EXERCISE BRIEF - Your reply should be a faithful copy of the records below, free of pictures.

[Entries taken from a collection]
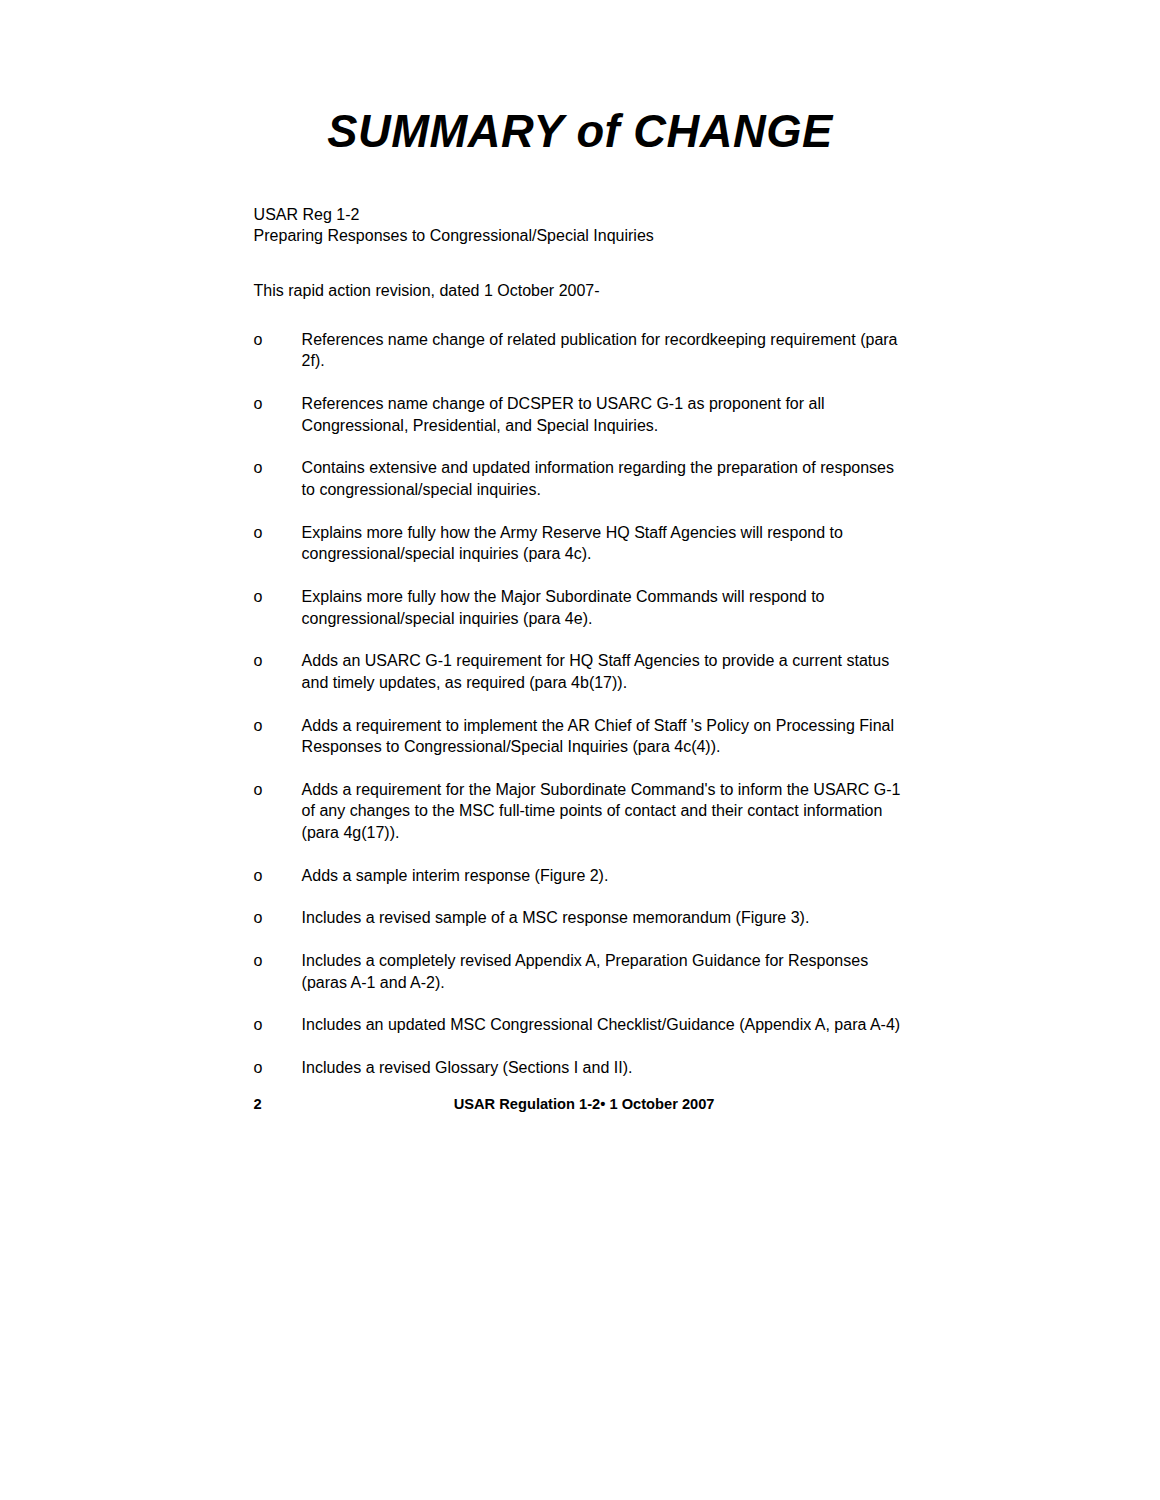SUMMARY of CHANGE
USAR Reg 1-2
Preparing Responses to Congressional/Special Inquiries
This rapid action revision, dated 1 October 2007-
o References name change of related publication for recordkeeping requirement (para 2f).
o References name change of DCSPER to USARC G-1 as proponent for all Congressional, Presidential, and Special Inquiries.
o Contains extensive and updated information regarding the preparation of responses to congressional/special inquiries.
o Explains more fully how the Army Reserve HQ Staff Agencies will respond to congressional/special inquiries (para 4c).
o Explains more fully how the Major Subordinate Commands will respond to congressional/special inquiries (para 4e).
o Adds an USARC G-1 requirement for HQ Staff Agencies to provide a current status and timely updates, as required (para 4b(17)).
o Adds a requirement to implement the AR Chief of Staff 's Policy on Processing Final Responses to Congressional/Special Inquiries (para 4c(4)).
o Adds a requirement for the Major Subordinate Command's to inform the USARC G-1 of any changes to the MSC full-time points of contact and their contact information (para 4g(17)).
o Adds a sample interim response (Figure 2).
o Includes a revised sample of a MSC response memorandum (Figure 3).
o Includes a completely revised Appendix A, Preparation Guidance for Responses (paras A-1 and A-2).
o Includes an updated MSC Congressional Checklist/Guidance (Appendix A, para A-4)
o Includes a revised Glossary (Sections I and II).
2
USAR Regulation 1-2• 1 October 2007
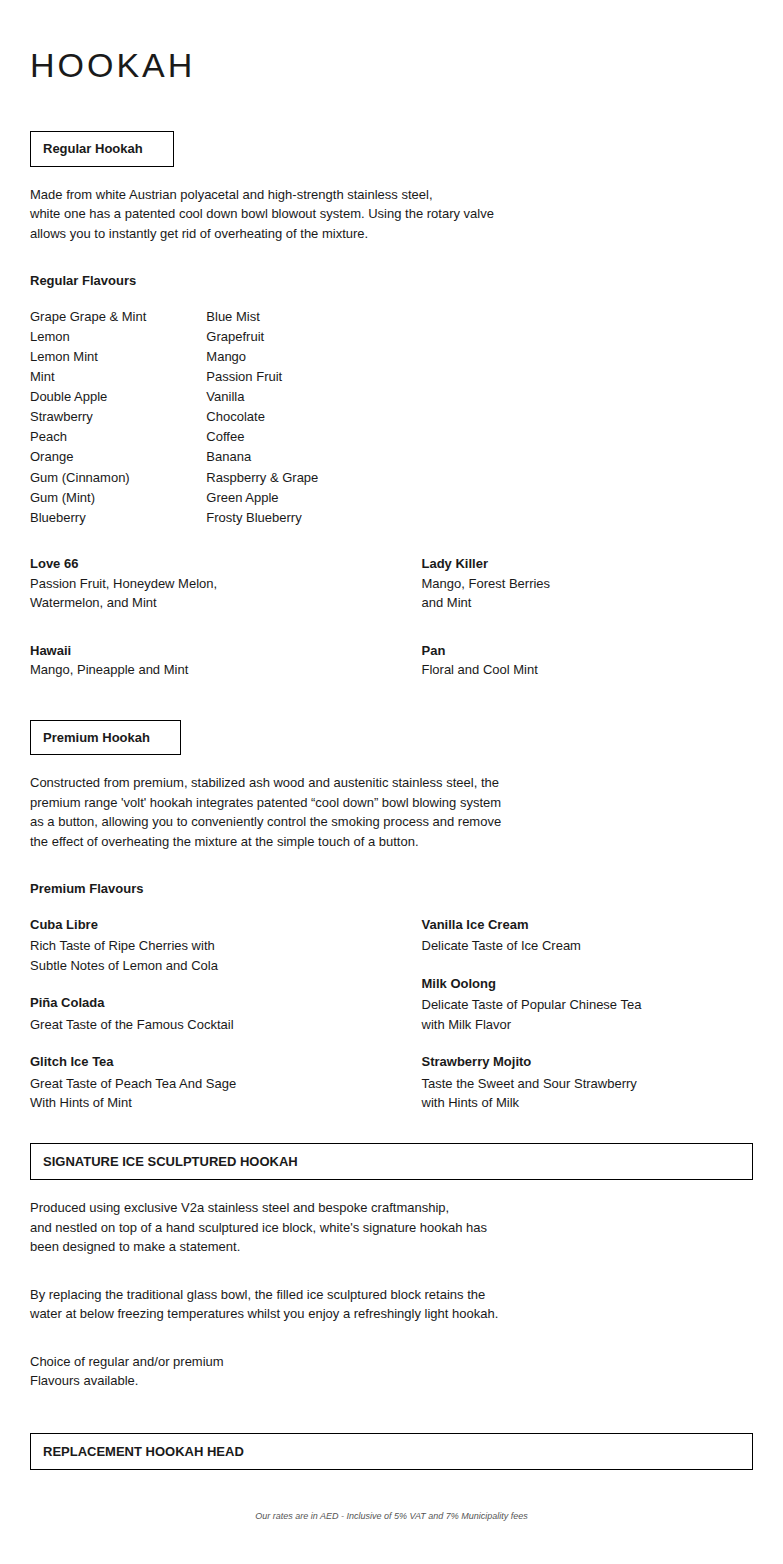HOOKAH
Regular Hookah
Made from white Austrian polyacetal and high-strength stainless steel,
white one has a patented cool down bowl blowout system. Using the rotary valve
allows you to instantly get rid of overheating of the mixture.
Regular Flavours
Grape Grape & Mint
Lemon
Lemon Mint
Mint
Double Apple
Strawberry
Peach
Orange
Gum (Cinnamon)
Gum (Mint)
Blueberry
Blue Mist
Grapefruit
Mango
Passion Fruit
Vanilla
Chocolate
Coffee
Banana
Raspberry & Grape
Green Apple
Frosty Blueberry
Love 66
Passion Fruit, Honeydew Melon,
Watermelon, and Mint
Lady Killer
Mango, Forest Berries
and Mint
Hawaii
Mango, Pineapple and Mint
Pan
Floral and Cool Mint
Premium Hookah
Constructed from premium, stabilized ash wood and austenitic stainless steel, the
premium range 'volt' hookah integrates patented “cool down” bowl blowing system
as a button, allowing you to conveniently control the smoking process and remove
the effect of overheating the mixture at the simple touch of a button.
Premium Flavours
Cuba Libre
Rich Taste of Ripe Cherries with
Subtle Notes of Lemon and Cola
Piña Colada
Great Taste of the Famous Cocktail
Glitch Ice Tea
Great Taste of Peach Tea And Sage
With Hints of Mint
Vanilla Ice Cream
Delicate Taste of Ice Cream
Milk Oolong
Delicate Taste of Popular Chinese Tea
with Milk Flavor
Strawberry Mojito
Taste the Sweet and Sour Strawberry
with Hints of Milk
SIGNATURE ICE SCULPTURED HOOKAH
Produced using exclusive V2a stainless steel and bespoke craftmanship,
and nestled on top of a hand sculptured ice block, white's signature hookah has
been designed to make a statement.
By replacing the traditional glass bowl, the filled ice sculptured block retains the
water at below freezing temperatures whilst you enjoy a refreshingly light hookah.
Choice of regular and/or premium
Flavours available.
REPLACEMENT HOOKAH HEAD
Our rates are in AED - Inclusive of 5% VAT and 7% Municipality fees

TASK RESPONSE -
SUMMARY of CHANGE
USAR Reg 1-2
Preparing Responses to Congressional/Special Inquiries
This rapid action revision, dated 1 October 2007-
o References name change of related publication for recordkeeping requirement (para 2f).
o References name change of DCSPER to USARC G-1 as proponent for all Congressional, Presidential, and Special Inquiries.
o Contains extensive and updated information regarding the preparation of responses to congressional/special inquiries.
o Explains more fully how the Army Reserve HQ Staff Agencies will respond to congressional/special inquiries (para 4c).
o Explains more fully how the Major Subordinate Commands will respond to congressional/special inquiries (para 4e).
o Adds an USARC G-1 requirement for HQ Staff Agencies to provide a current status and timely updates, as required (para 4b(17)).
o Adds a requirement to implement the AR Chief of Staff 's Policy on Processing Final Responses to Congressional/Special Inquiries (para 4c(4)).
o Adds a requirement for the Major Subordinate Command's to inform the USARC G-1 of any changes to the MSC full-time points of contact and their contact information (para 4g(17)).
o Adds a sample interim response (Figure 2).
o Includes a revised sample of a MSC response memorandum (Figure 3).
o Includes a completely revised Appendix A, Preparation Guidance for Responses (paras A-1 and A-2).
o Includes an updated MSC Congressional Checklist/Guidance (Appendix A, para A-4)
o Includes a revised Glossary (Sections I and II).
2
USAR Regulation 1-2• 1 October 2007
HOOKAH
Regular Hookah
Made from white Austrian polyacetal and high-strength stainless steel,
white one has a patented cool down bowl blowout system. Using the rotary valve
allows you to instantly get rid of overheating of the mixture.
Regular Flavours
Grape Grape & Mint
Lemon
Lemon Mint
Mint
Double Apple
Strawberry
Peach
Orange
Gum (Cinnamon)
Gum (Mint)
Blueberry
Blue Mist
Grapefruit
Mango
Passion Fruit
Vanilla
Chocolate
Coffee
Banana
Raspberry & Grape
Green Apple
Frosty Blueberry
Love 66
Passion Fruit, Honeydew Melon,
Watermelon, and Mint
Lady Killer
Mango, Forest Berries
and Mint
Hawaii
Mango, Pineapple and Mint
Pan
Floral and Cool Mint
Premium Hookah
Constructed from premium, stabilized ash wood and austenitic stainless steel, the
premium range 'volt' hookah integrates patented “cool down” bowl blowing system
as a button, allowing you to conveniently control the smoking process and remove
the effect of overheating the mixture at the simple touch of a button.
Premium Flavours
Cuba Libre
Rich Taste of Ripe Cherries with
Subtle Notes of Lemon and Cola
Piña Colada
Great Taste of the Famous Cocktail
Glitch Ice Tea
Great Taste of Peach Tea And Sage
With Hints of Mint
Vanilla Ice Cream
Delicate Taste of Ice Cream
Milk Oolong
Delicate Taste of Popular Chinese Tea
with Milk Flavor
Strawberry Mojito
Taste the Sweet and Sour Strawberry
with Hints of Milk
SIGNATURE ICE SCULPTURED HOOKAH
Produced using exclusive V2a stainless steel and bespoke craftmanship,
and nestled on top of a hand sculptured ice block, white's signature hookah has
been designed to make a statement.
By replacing the traditional glass bowl, the filled ice sculptured block retains the
water at below freezing temperatures whilst you enjoy a refreshingly light hookah.
Choice of regular and/or premium
Flavours available.
REPLACEMENT HOOKAH HEAD
Our rates are in AED - Inclusive of 5% VAT and 7% Municipality fees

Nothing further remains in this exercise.